# Records for the task

+-------+

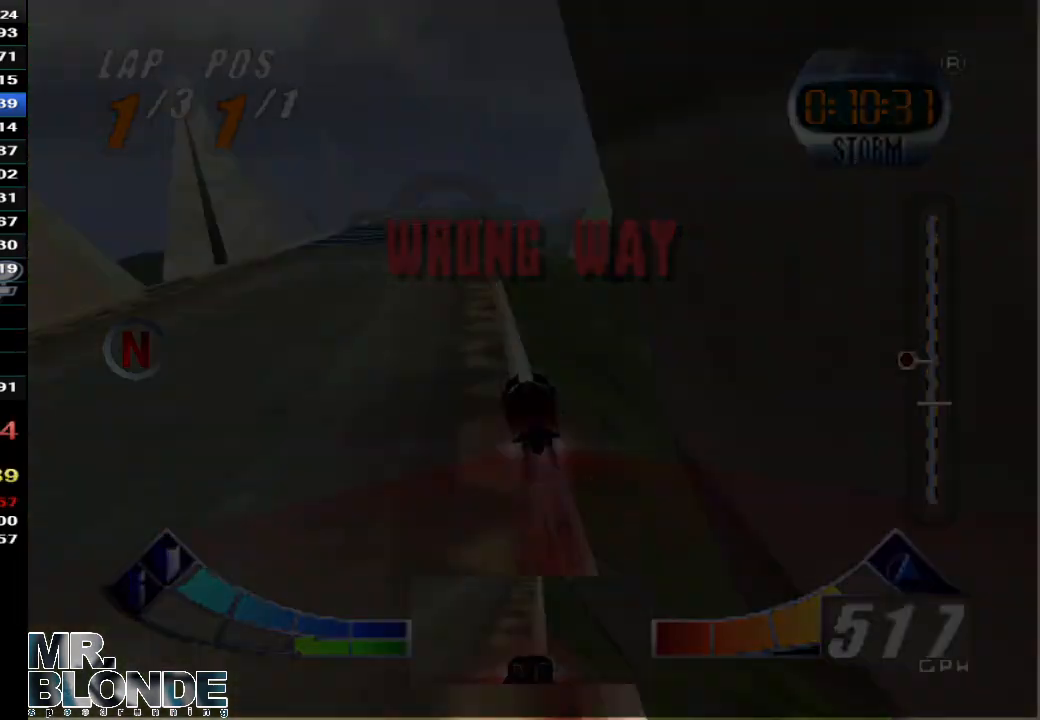
{"dt_ms": 500, "buttons": [], "left_stick": "center", "events": [[67, "left_stick", "center"], [167, "A", "up"], [267, "A", "down"], [467, "A", "up"]]}
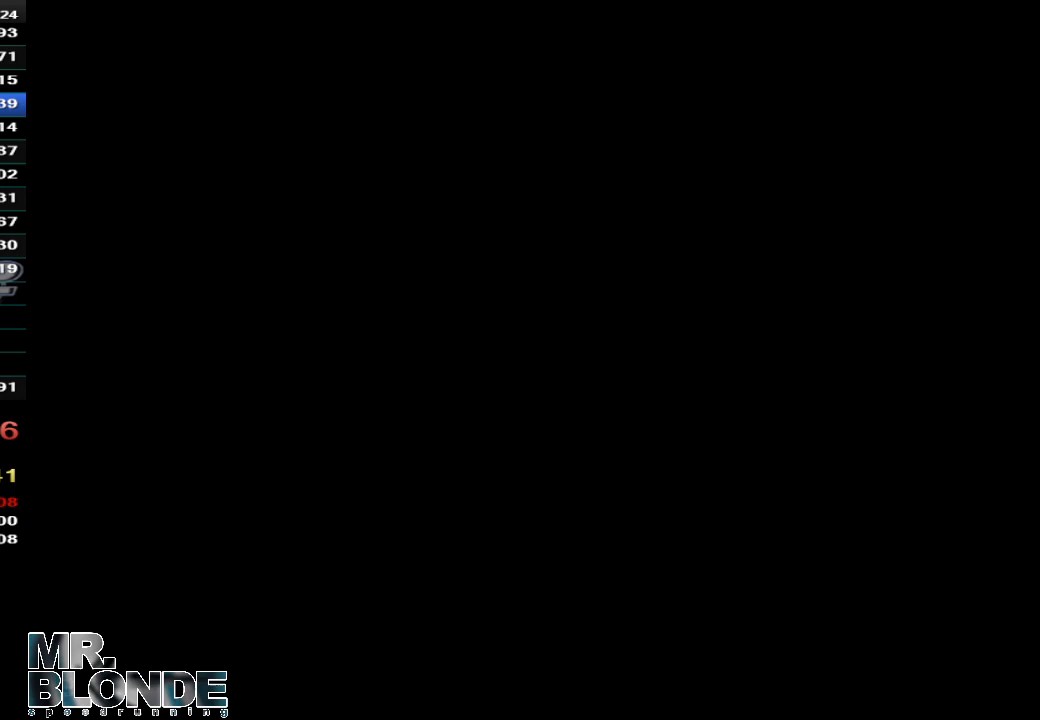
{"dt_ms": 500, "buttons": ["START"], "left_stick": "center", "events": [[467, "START", "down"]]}
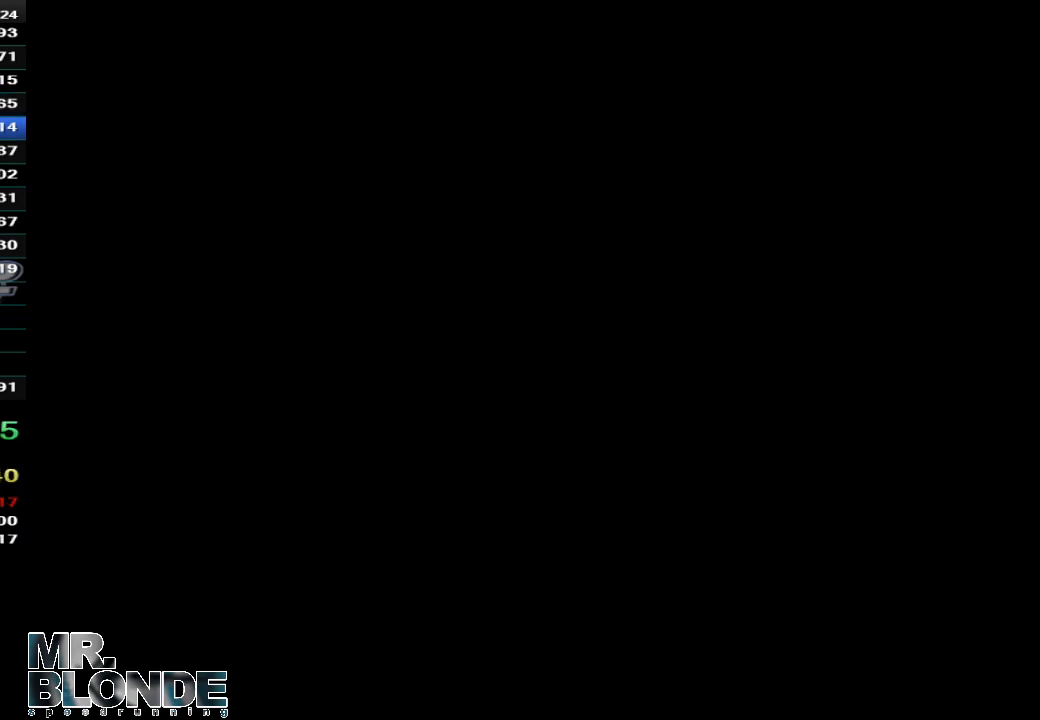
{"dt_ms": 500, "buttons": [], "left_stick": "center", "events": [[100, "START", "up"], [200, "START", "down"], [300, "A", "down"], [333, "START", "up"], [367, "A", "up"], [400, "START", "down"], [433, "A", "down"], [467, "START", "up"], [500, "A", "up"]]}
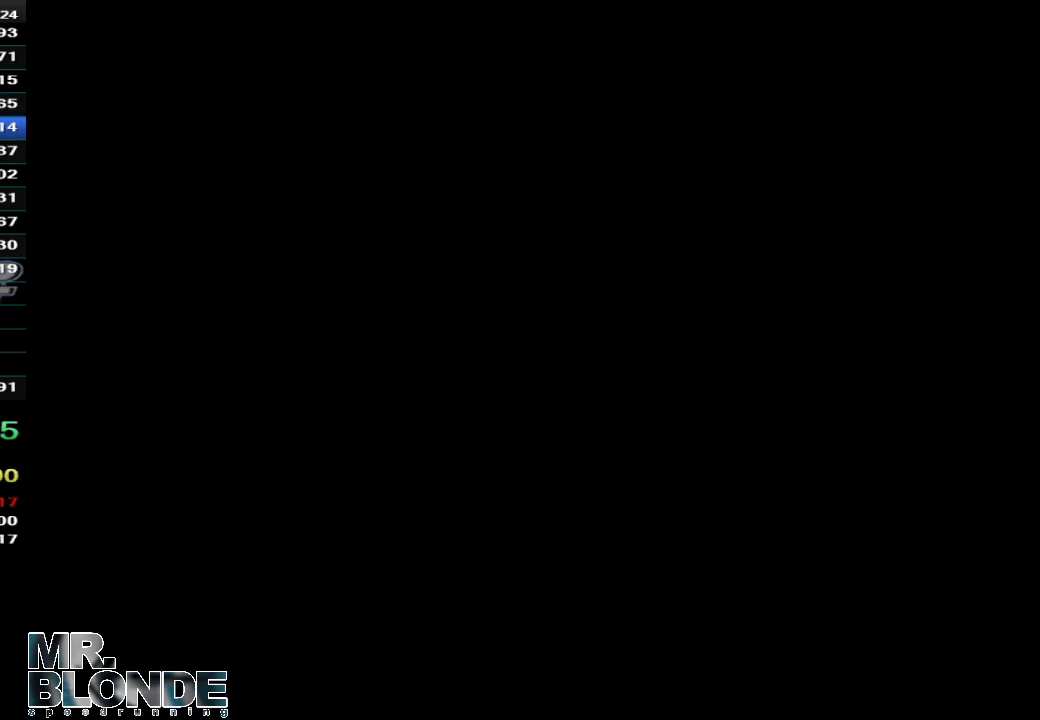
{"dt_ms": 500, "buttons": ["START"], "left_stick": "center", "events": [[33, "START", "down"], [67, "A", "down"], [67, "START", "up"], [100, "A", "up"], [100, "START", "down"], [167, "A", "down"], [167, "START", "up"], [200, "A", "up"], [233, "START", "down"], [267, "A", "down"], [300, "START", "up"], [333, "A", "up"], [333, "START", "down"], [400, "A", "down"], [433, "START", "up"], [467, "A", "up"], [467, "START", "down"]]}
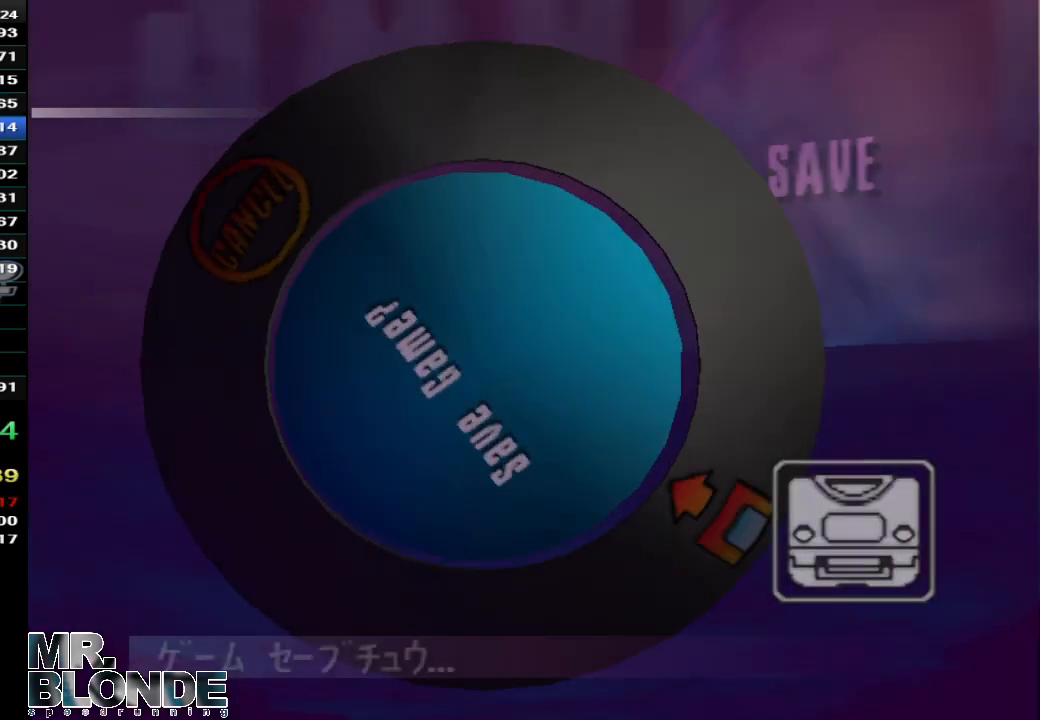
{"dt_ms": 500, "buttons": ["A"], "left_stick": "center", "events": [[33, "A", "down"], [67, "A", "up"], [100, "A", "down"], [133, "START", "up"], [167, "A", "up"], [167, "START", "down"], [233, "A", "down"], [233, "START", "up"], [300, "A", "up"], [333, "START", "down"], [367, "A", "down"], [367, "START", "up"], [433, "A", "up"], [433, "START", "down"], [467, "A", "down"], [500, "START", "up"]]}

+-------+

# Exercise details
Return the entries above exactly and in full; do not include images.

# Result of the exercise
{"dt_ms": 500, "buttons": [], "left_stick": "center", "events": [[67, "left_stick", "center"], [167, "A", "up"], [267, "A", "down"], [467, "A", "up"]]}
{"dt_ms": 500, "buttons": ["START"], "left_stick": "center", "events": [[467, "START", "down"]]}
{"dt_ms": 500, "buttons": [], "left_stick": "center", "events": [[100, "START", "up"], [200, "START", "down"], [300, "A", "down"], [333, "START", "up"], [367, "A", "up"], [400, "START", "down"], [433, "A", "down"], [467, "START", "up"], [500, "A", "up"]]}
{"dt_ms": 500, "buttons": ["START"], "left_stick": "center", "events": [[33, "START", "down"], [67, "A", "down"], [67, "START", "up"], [100, "A", "up"], [100, "START", "down"], [167, "A", "down"], [167, "START", "up"], [200, "A", "up"], [233, "START", "down"], [267, "A", "down"], [300, "START", "up"], [333, "A", "up"], [333, "START", "down"], [400, "A", "down"], [433, "START", "up"], [467, "A", "up"], [467, "START", "down"]]}
{"dt_ms": 500, "buttons": ["A"], "left_stick": "center", "events": [[33, "A", "down"], [67, "A", "up"], [100, "A", "down"], [133, "START", "up"], [167, "A", "up"], [167, "START", "down"], [233, "A", "down"], [233, "START", "up"], [300, "A", "up"], [333, "START", "down"], [367, "A", "down"], [367, "START", "up"], [433, "A", "up"], [433, "START", "down"], [467, "A", "down"], [500, "START", "up"]]}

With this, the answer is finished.